Work required | Write out every record in full, keeping each character exactly as it is.
Given entries Start Marker
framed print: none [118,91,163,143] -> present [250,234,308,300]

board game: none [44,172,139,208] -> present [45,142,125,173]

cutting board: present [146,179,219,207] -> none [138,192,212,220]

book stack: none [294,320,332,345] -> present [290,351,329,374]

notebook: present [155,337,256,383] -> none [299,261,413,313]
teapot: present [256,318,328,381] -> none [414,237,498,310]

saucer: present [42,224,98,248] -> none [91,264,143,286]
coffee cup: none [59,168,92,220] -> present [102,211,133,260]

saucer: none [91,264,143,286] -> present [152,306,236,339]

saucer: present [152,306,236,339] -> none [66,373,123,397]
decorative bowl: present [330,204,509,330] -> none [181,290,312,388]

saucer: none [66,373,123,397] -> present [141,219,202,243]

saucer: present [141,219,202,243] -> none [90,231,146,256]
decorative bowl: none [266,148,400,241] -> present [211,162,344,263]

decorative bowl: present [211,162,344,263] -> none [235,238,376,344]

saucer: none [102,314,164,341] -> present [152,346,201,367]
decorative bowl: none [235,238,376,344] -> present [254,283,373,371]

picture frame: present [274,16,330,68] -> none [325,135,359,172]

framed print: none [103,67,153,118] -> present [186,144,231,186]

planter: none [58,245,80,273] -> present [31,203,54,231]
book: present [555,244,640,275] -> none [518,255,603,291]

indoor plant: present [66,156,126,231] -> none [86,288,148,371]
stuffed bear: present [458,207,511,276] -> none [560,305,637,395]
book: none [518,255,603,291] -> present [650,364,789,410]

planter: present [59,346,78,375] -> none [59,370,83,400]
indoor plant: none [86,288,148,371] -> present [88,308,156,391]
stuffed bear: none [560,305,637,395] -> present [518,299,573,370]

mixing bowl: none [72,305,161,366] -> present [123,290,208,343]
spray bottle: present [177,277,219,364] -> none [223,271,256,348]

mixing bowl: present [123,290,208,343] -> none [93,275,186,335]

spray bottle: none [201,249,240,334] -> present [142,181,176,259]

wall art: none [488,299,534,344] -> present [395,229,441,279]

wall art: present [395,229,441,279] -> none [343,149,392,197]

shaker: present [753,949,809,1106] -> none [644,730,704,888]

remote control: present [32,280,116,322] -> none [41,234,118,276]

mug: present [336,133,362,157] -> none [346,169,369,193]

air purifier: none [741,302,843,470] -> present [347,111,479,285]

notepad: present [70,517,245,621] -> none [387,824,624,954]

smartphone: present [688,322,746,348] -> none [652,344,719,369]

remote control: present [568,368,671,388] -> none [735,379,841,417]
Given entries End Marker
Answer to this task |
framed print: none [118,91,163,143] -> present [250,234,308,300]

board game: none [44,172,139,208] -> present [45,142,125,173]

cutting board: present [146,179,219,207] -> none [138,192,212,220]

book stack: none [294,320,332,345] -> present [290,351,329,374]

notebook: present [155,337,256,383] -> none [299,261,413,313]
teapot: present [256,318,328,381] -> none [414,237,498,310]

saucer: present [42,224,98,248] -> none [91,264,143,286]
coffee cup: none [59,168,92,220] -> present [102,211,133,260]

saucer: none [91,264,143,286] -> present [152,306,236,339]

saucer: present [152,306,236,339] -> none [66,373,123,397]
decorative bowl: present [330,204,509,330] -> none [181,290,312,388]

saucer: none [66,373,123,397] -> present [141,219,202,243]

saucer: present [141,219,202,243] -> none [90,231,146,256]
decorative bowl: none [266,148,400,241] -> present [211,162,344,263]

decorative bowl: present [211,162,344,263] -> none [235,238,376,344]

saucer: none [102,314,164,341] -> present [152,346,201,367]
decorative bowl: none [235,238,376,344] -> present [254,283,373,371]

picture frame: present [274,16,330,68] -> none [325,135,359,172]

framed print: none [103,67,153,118] -> present [186,144,231,186]

planter: none [58,245,80,273] -> present [31,203,54,231]
book: present [555,244,640,275] -> none [518,255,603,291]

indoor plant: present [66,156,126,231] -> none [86,288,148,371]
stuffed bear: present [458,207,511,276] -> none [560,305,637,395]
book: none [518,255,603,291] -> present [650,364,789,410]

planter: present [59,346,78,375] -> none [59,370,83,400]
indoor plant: none [86,288,148,371] -> present [88,308,156,391]
stuffed bear: none [560,305,637,395] -> present [518,299,573,370]

mixing bowl: none [72,305,161,366] -> present [123,290,208,343]
spray bottle: present [177,277,219,364] -> none [223,271,256,348]

mixing bowl: present [123,290,208,343] -> none [93,275,186,335]

spray bottle: none [201,249,240,334] -> present [142,181,176,259]

wall art: none [488,299,534,344] -> present [395,229,441,279]

wall art: present [395,229,441,279] -> none [343,149,392,197]

shaker: present [753,949,809,1106] -> none [644,730,704,888]

remote control: present [32,280,116,322] -> none [41,234,118,276]

mug: present [336,133,362,157] -> none [346,169,369,193]

air purifier: none [741,302,843,470] -> present [347,111,479,285]

notepad: present [70,517,245,621] -> none [387,824,624,954]

smartphone: present [688,322,746,348] -> none [652,344,719,369]

remote control: present [568,368,671,388] -> none [735,379,841,417]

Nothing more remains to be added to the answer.